[INPUT DATA start]

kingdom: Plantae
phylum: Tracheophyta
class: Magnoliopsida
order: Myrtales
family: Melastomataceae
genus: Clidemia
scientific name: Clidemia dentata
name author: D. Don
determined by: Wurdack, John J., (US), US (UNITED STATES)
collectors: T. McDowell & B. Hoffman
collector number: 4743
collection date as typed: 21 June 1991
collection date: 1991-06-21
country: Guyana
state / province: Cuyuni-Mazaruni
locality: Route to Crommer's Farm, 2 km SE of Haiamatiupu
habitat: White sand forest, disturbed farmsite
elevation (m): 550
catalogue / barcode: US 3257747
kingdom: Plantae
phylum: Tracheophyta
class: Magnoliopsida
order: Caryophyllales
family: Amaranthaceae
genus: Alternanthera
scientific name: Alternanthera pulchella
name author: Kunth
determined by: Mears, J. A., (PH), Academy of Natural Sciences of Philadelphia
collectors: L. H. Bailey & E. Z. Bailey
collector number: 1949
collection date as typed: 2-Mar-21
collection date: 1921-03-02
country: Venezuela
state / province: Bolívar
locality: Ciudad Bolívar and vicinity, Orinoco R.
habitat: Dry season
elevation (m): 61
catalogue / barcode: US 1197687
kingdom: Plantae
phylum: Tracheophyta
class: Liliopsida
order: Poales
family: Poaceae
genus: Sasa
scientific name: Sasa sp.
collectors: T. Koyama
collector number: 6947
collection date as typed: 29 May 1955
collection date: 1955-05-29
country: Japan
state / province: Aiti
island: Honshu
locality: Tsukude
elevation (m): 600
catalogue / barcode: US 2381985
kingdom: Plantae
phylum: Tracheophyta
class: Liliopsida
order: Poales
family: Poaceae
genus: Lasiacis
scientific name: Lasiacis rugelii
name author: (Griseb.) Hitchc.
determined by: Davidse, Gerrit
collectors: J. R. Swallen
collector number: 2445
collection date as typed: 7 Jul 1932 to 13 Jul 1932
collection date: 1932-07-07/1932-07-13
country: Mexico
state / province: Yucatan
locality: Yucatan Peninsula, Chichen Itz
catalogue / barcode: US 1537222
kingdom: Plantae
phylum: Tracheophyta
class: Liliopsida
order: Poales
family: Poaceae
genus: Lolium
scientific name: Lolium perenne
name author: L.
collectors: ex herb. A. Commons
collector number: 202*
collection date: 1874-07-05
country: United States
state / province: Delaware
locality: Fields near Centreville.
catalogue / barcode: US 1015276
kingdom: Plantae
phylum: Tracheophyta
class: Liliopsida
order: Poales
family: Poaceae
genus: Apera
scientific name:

[INPUT DATA end]

*EXERCISE GOAL:* Rename "collectors" to "collected by" in the listing, starting with the line containing "name author: (Griseb.) Hitchc." and going on through the line containing "state / province: Delaware". Give only those lines, with everything else left unchanged.

*ANSWER TO THIS PROBLEM:*
name author: (Griseb.) Hitchc.
determined by: Davidse, Gerrit
collected by: J. R. Swallen
collector number: 2445
collection date as typed: 7 Jul 1932 to 13 Jul 1932
collection date: 1932-07-07/1932-07-13
country: Mexico
state / province: Yucatan
locality: Yucatan Peninsula, Chichen Itz
catalogue / barcode: US 1537222
kingdom: Plantae
phylum: Tracheophyta
class: Liliopsida
order: Poales
family: Poaceae
genus: Lolium
scientific name: Lolium perenne
name author: L.
collected by: ex herb. A. Commons
collector number: 202*
collection date: 1874-07-05
country: United States
state / province: Delaware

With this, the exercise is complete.